Friday, July 13, 2012

More left wing nattering....

I'm picking on the socialists this week as I tell my readers that America is devided into two warring camps, right -left. The left preaches that the country is rotten because of Republicans (consevatives) and the right insists it's the leftists (commies) in the Democrat party. 

The whole point is to get me and you on one side or the other and give them the power of the vote and,especially,our money. When we watch these people in action, most of the time, you can't tell any policy or legislation that differs.

The whole idea is to control our thoughts, money, and vote. But, don't take my word for it, just listen and watch what they do. They all leave their cushy government, TV, or university jobs and never have to work again if they play the game. 

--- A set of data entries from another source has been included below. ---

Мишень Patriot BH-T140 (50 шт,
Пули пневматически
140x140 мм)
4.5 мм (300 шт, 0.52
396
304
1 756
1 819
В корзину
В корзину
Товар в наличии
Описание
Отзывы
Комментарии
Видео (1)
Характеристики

If We’re Headed Toward Greece, Republicans are Driving Us There | NationofChange

"You call that forward?" Romney said mockingly of an Obama campaign slogan last month. "That's forward over a cliff, that's forward on the way to Greece." What Graham, Romney and all the other Republican politicians and pundits consistently fail to mention — or perhaps don't know — is that the central Greek problem isn't overspending per se. The central problem is the Greek government's failure to collect what taxpayers (especially wealthy taxpayers) actually owe under the law. That's because over the years so many Greeks have adopted an attitude toward taxes resembling that of Romney and Graham. Indeed, Greece has developed a culture of tax evasion, with wealthy citizens sending their money out of the country and poorer citizens bribing officials or conducting their business off the books. The amount of tax owed but not paid in Greece is estimated at roughly a third of total receipts — or enough to cover the nation's deficits and begin to restore its credit. Sociologists who have studied the Greek tax situation say that rampant evasion by the rich has trickled down to infect the rest of society, ruining the "tax morale" of wage-earners and small business owners. As James Surowiecki explained in The New Yorker, people here and elsewhere don't pay taxes simply because they fear prosecution; they pay because they are "social taxpayers" who "feel a responsibility to contribute to the common good." But that sense of shared obligation gradually dissipates when taxpayers suspect that many others, especially the rich, are not participating fairly and fully. Despite growing debt and deficits, we are not on the road to Greece. With investors around the world rushing to purchase U.S.Treasury bonds and driving rates to historic lows, this country is far from the plight of the homeland of democracy. For now, it is safe to ignore right-wing rhetoric that shrieks the fiscal sky is falling. But if such troubles lie ahead, the real cause will not be spending on income security, health care, infrastructure, education or any of the other programs that have made America a great nation. If we are driven toward national bankruptcy someday, the likeliest cause will be our failure to raise and enforce taxes on those who can afford to pay — because we, too, have encouraged a culture of evasion rather than responsibility.